DATA TO EXAMINE START

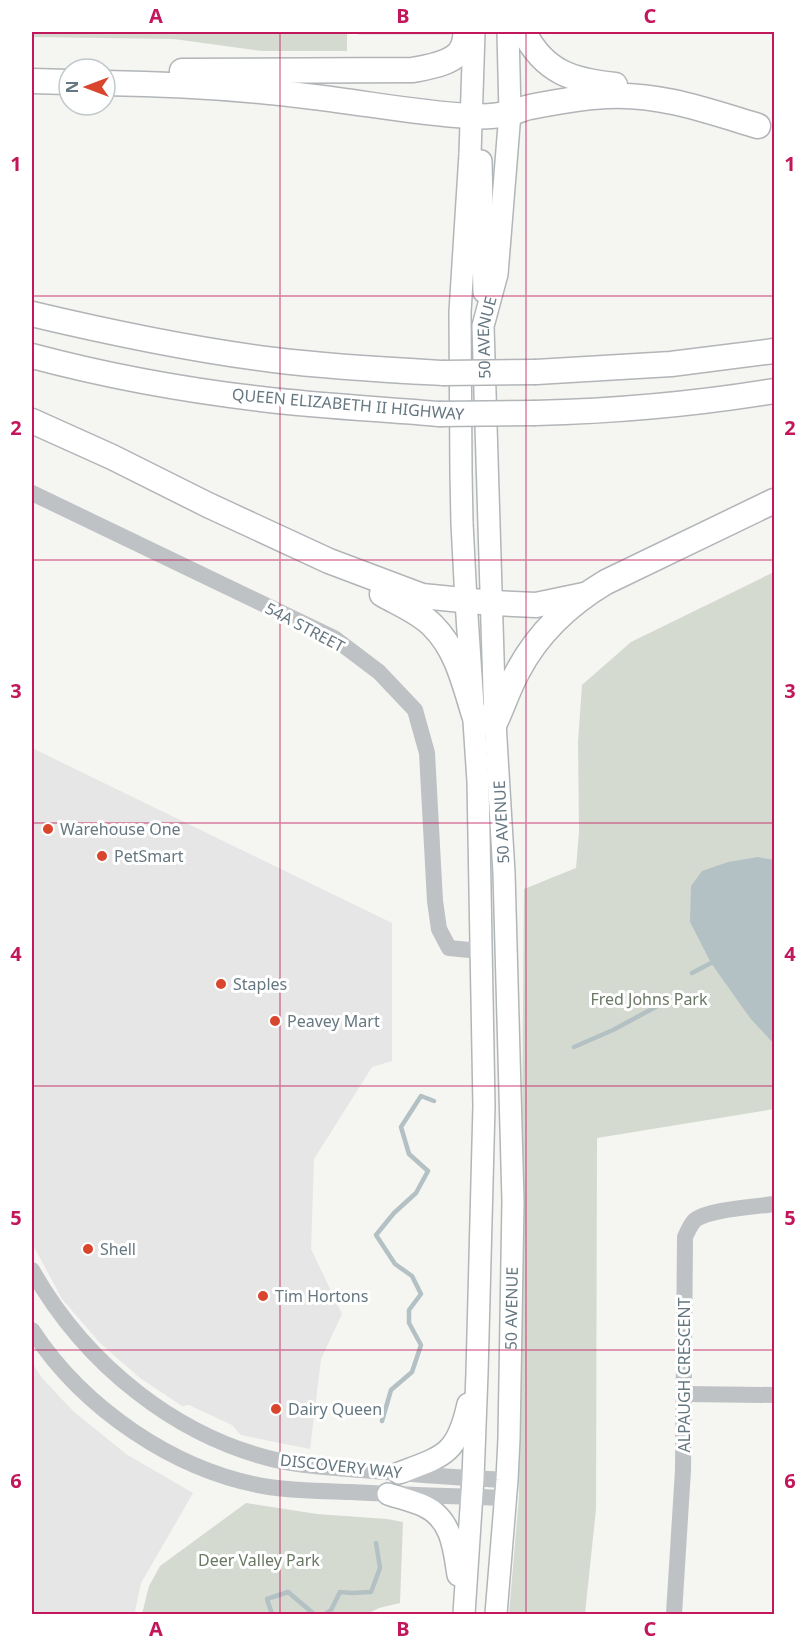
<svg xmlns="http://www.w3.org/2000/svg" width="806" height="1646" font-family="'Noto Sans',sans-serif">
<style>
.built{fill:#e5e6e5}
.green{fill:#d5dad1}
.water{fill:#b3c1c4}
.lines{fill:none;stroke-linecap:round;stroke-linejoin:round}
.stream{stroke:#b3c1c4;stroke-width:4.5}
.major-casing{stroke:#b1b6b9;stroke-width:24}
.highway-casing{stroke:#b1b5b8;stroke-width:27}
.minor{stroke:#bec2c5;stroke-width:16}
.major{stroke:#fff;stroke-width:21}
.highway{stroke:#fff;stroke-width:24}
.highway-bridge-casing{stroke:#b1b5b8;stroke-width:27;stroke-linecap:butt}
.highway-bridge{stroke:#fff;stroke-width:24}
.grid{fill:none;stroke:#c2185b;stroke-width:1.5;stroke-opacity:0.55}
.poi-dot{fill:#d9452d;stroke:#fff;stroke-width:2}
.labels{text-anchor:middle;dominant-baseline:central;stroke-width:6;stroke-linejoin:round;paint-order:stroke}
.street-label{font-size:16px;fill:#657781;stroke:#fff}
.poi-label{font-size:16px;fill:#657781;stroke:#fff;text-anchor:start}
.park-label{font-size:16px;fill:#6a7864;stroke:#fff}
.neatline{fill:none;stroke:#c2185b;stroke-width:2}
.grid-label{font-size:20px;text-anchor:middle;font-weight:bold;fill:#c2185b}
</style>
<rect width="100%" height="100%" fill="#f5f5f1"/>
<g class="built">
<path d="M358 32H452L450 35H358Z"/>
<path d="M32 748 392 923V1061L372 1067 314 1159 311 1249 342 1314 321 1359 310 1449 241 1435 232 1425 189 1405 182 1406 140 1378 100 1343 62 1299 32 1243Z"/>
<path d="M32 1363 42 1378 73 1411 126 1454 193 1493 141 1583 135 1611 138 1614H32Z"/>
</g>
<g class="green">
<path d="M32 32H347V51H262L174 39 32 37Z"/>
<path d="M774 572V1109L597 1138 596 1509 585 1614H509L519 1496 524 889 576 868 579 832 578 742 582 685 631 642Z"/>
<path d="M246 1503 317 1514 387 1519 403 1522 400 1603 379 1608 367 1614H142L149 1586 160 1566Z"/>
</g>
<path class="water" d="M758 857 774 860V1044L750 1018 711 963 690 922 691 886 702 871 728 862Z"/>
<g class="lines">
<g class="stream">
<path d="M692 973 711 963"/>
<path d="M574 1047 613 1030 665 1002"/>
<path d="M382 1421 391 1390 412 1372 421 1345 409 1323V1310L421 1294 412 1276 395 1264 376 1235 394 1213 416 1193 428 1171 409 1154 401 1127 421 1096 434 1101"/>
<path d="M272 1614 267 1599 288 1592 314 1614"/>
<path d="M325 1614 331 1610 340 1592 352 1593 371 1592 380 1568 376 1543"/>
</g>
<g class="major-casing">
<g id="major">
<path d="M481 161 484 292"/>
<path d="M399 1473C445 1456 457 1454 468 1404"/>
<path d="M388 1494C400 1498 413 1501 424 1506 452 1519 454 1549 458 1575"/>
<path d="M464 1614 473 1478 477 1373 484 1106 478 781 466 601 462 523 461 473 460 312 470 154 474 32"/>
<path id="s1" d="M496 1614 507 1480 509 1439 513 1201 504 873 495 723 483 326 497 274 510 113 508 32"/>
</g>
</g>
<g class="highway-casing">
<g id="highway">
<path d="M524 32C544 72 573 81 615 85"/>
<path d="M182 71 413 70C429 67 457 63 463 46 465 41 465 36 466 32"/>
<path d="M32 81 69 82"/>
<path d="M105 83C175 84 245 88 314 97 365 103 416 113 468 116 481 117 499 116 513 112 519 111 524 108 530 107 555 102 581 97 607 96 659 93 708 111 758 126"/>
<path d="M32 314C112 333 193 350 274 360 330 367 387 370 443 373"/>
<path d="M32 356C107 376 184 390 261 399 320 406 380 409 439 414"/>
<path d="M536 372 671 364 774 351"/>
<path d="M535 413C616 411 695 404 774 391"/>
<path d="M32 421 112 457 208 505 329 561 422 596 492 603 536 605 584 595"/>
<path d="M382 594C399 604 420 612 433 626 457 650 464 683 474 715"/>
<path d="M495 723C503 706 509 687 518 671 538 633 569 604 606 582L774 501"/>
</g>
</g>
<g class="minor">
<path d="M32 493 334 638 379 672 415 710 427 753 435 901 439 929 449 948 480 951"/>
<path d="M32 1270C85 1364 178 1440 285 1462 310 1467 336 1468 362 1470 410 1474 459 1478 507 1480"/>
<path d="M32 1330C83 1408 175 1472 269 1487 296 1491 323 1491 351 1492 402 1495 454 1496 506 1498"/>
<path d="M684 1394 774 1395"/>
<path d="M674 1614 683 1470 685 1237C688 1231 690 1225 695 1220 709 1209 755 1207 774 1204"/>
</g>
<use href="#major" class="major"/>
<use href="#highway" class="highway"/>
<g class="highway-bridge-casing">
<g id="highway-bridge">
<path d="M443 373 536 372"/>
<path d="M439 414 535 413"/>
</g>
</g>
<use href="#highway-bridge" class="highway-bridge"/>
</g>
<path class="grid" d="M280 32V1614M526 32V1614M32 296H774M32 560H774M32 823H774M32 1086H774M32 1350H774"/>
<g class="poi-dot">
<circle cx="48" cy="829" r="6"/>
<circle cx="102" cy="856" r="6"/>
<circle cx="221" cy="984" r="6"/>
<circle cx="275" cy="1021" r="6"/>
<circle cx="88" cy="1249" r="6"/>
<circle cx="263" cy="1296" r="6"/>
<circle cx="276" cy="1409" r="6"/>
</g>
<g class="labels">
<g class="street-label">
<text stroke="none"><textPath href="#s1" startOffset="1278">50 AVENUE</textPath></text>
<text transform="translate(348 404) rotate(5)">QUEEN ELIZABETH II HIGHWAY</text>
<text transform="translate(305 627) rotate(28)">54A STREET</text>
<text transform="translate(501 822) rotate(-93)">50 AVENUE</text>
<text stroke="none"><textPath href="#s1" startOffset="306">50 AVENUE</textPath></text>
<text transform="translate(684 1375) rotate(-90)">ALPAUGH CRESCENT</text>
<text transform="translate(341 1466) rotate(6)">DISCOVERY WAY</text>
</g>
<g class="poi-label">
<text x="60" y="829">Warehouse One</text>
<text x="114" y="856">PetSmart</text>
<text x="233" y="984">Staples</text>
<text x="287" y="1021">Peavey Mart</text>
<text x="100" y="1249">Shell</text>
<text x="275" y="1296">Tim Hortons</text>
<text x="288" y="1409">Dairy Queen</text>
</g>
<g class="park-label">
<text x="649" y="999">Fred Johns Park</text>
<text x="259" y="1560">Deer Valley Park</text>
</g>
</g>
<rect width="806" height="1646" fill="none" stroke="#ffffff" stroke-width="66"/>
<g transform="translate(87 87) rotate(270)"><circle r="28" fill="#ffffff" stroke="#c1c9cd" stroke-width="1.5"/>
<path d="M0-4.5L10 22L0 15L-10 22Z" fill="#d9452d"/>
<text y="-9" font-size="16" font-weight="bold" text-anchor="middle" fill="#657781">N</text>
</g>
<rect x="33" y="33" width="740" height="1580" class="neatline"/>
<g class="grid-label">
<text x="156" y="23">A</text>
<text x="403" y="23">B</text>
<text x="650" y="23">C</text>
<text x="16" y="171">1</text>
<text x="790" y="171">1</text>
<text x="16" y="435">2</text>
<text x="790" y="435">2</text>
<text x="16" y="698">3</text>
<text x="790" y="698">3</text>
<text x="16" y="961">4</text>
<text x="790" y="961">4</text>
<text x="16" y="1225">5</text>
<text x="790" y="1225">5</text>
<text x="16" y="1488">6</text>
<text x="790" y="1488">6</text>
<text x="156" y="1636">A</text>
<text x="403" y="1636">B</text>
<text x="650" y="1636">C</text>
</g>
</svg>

DATA TO EXAMINE END

Each line in the data that holds the string "labels" needs to be copied.

.labels{text-anchor:middle;dominant-baseline:central;stroke-width:6;stroke-linejoin:round;paint-order:stroke}
<g class="labels">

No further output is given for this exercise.